## Task requirements
The reply should hold only the lines from the one with "left shoulder: (1018, 1100)" through the end of the data, each given exactly.

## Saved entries
+===+
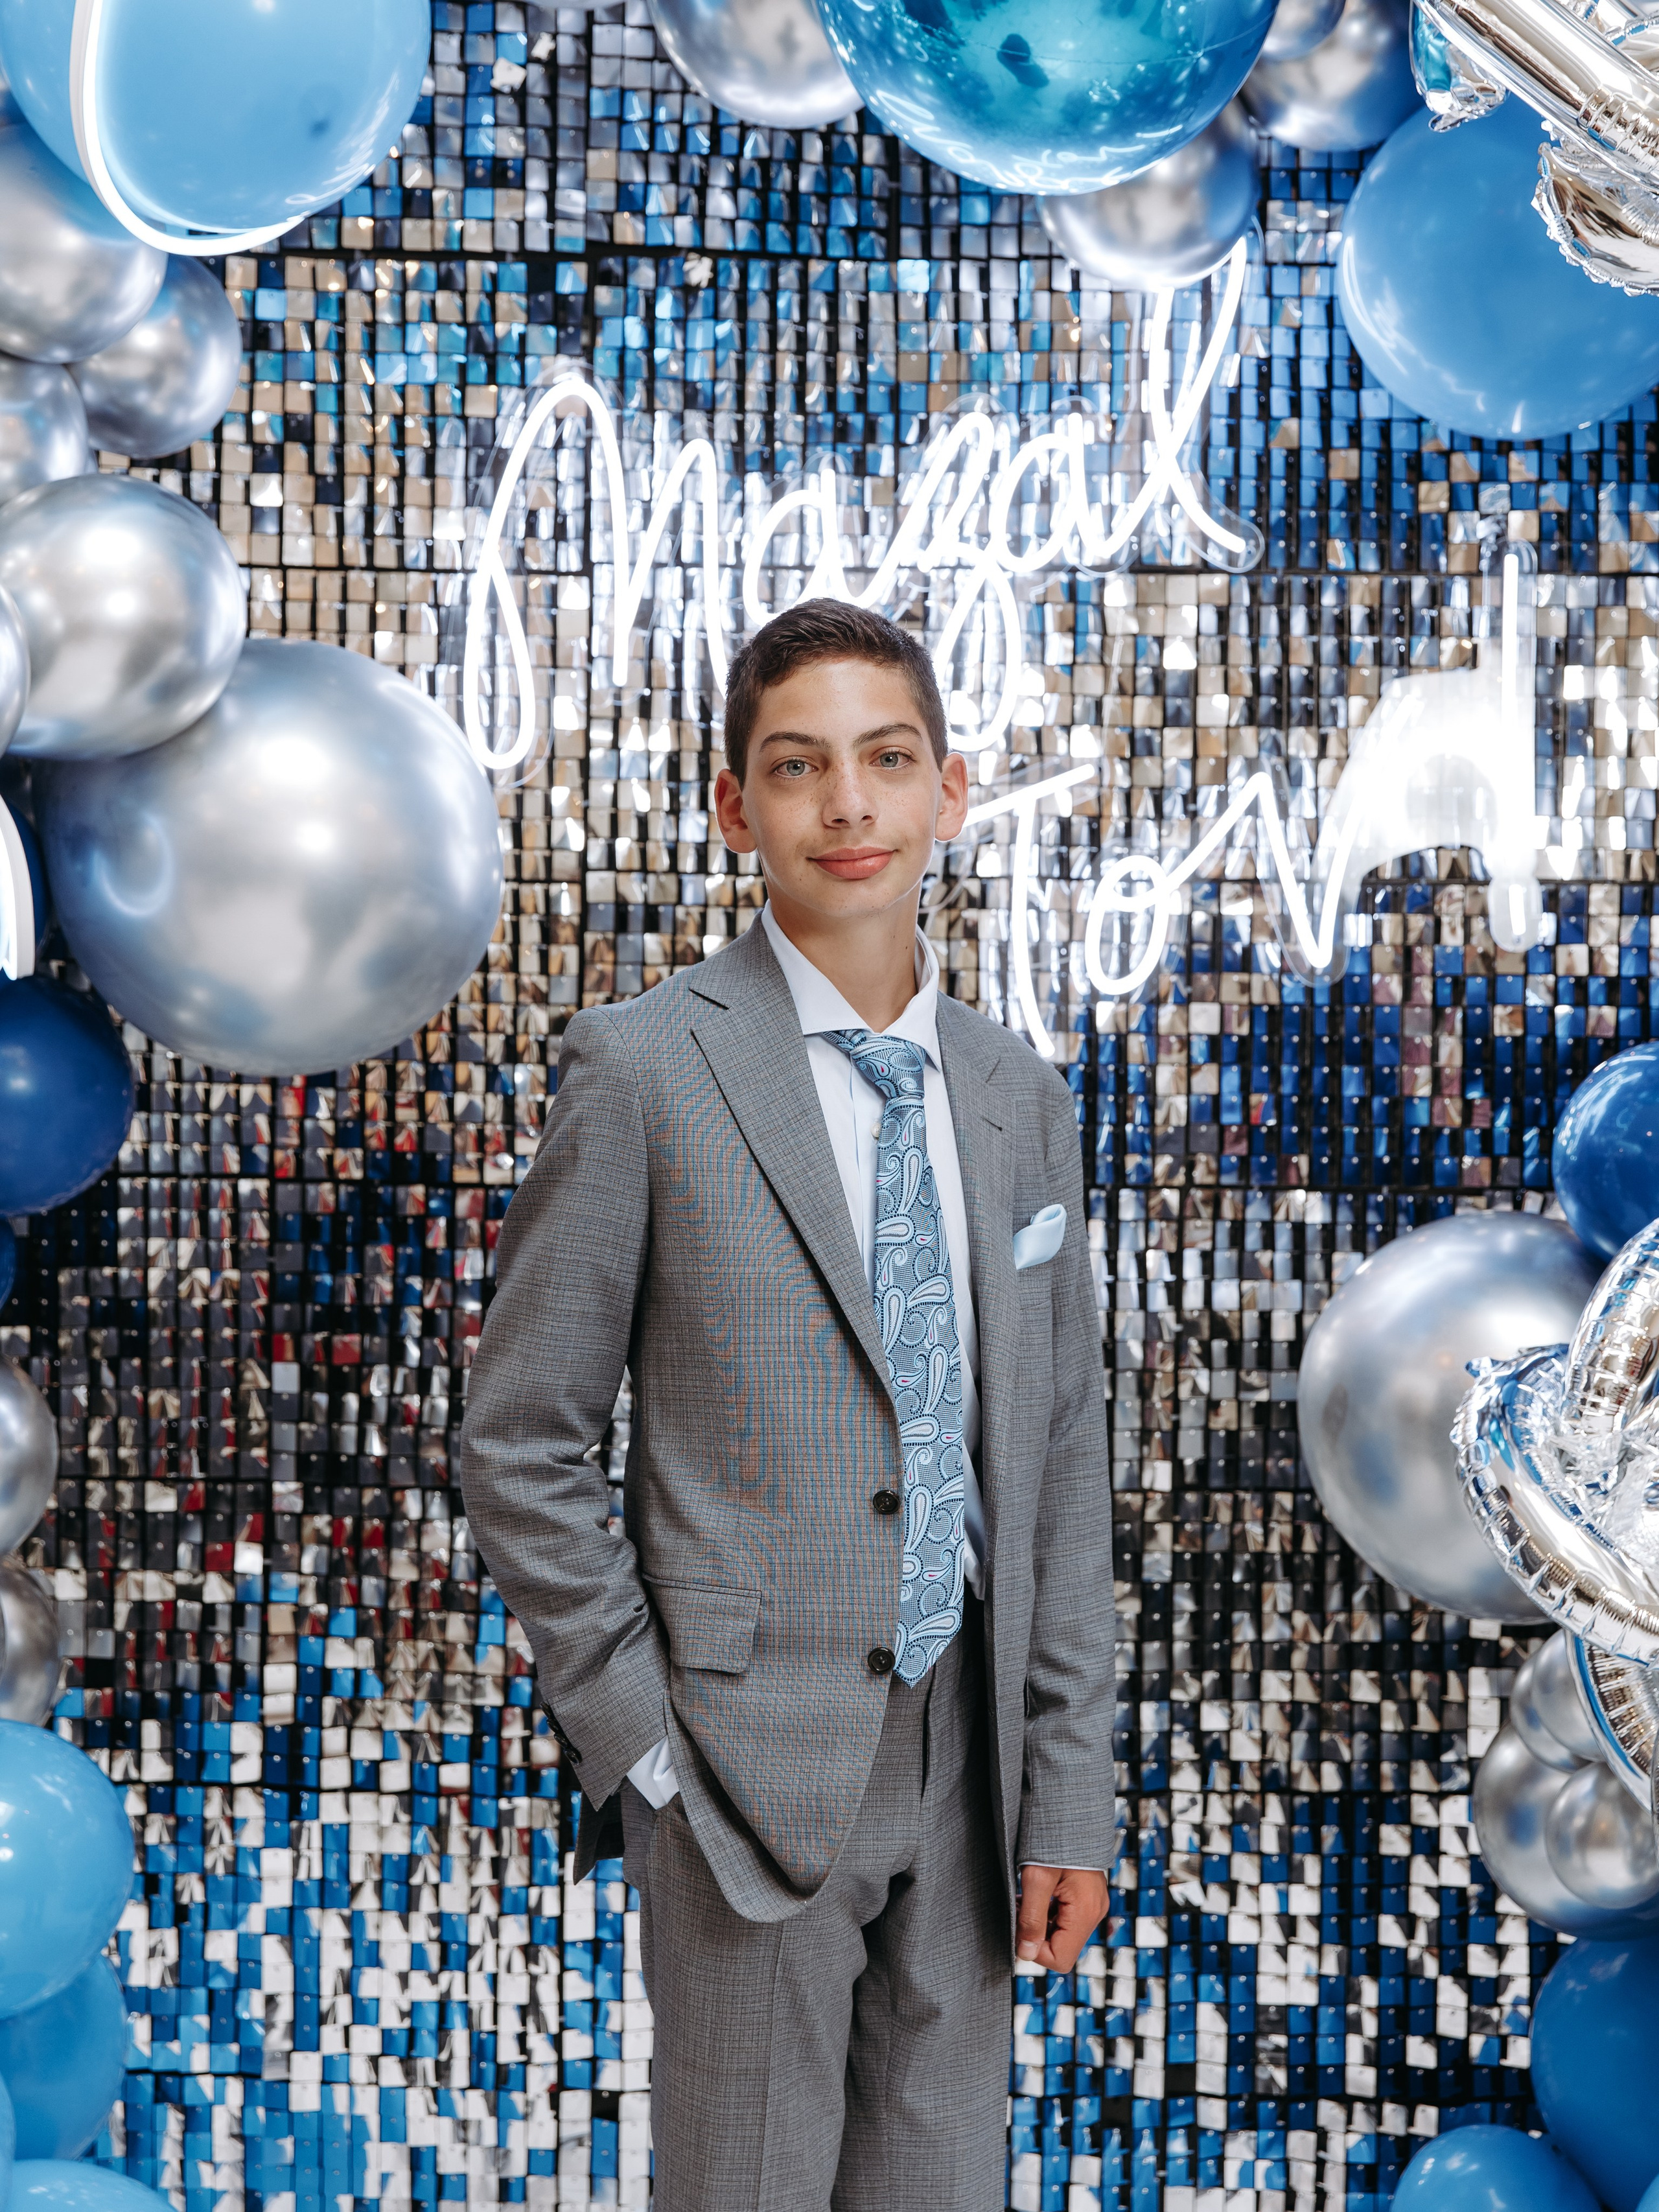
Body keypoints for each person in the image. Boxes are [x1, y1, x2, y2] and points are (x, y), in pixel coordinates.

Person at [460, 600, 1115, 2211]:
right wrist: (641, 1748)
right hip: (737, 1768)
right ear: (732, 807)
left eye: (886, 762)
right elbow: (520, 1438)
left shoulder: (1018, 1100)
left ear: (949, 792)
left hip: (970, 1775)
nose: (848, 805)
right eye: (798, 766)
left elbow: (1055, 1463)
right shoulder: (643, 1070)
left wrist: (1067, 1787)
+===+
## Answer space
left shoulder: (1018, 1100)
left ear: (949, 792)
left hip: (970, 1775)
nose: (848, 805)
right eye: (798, 766)
left elbow: (1055, 1463)
right shoulder: (643, 1070)
left wrist: (1067, 1787)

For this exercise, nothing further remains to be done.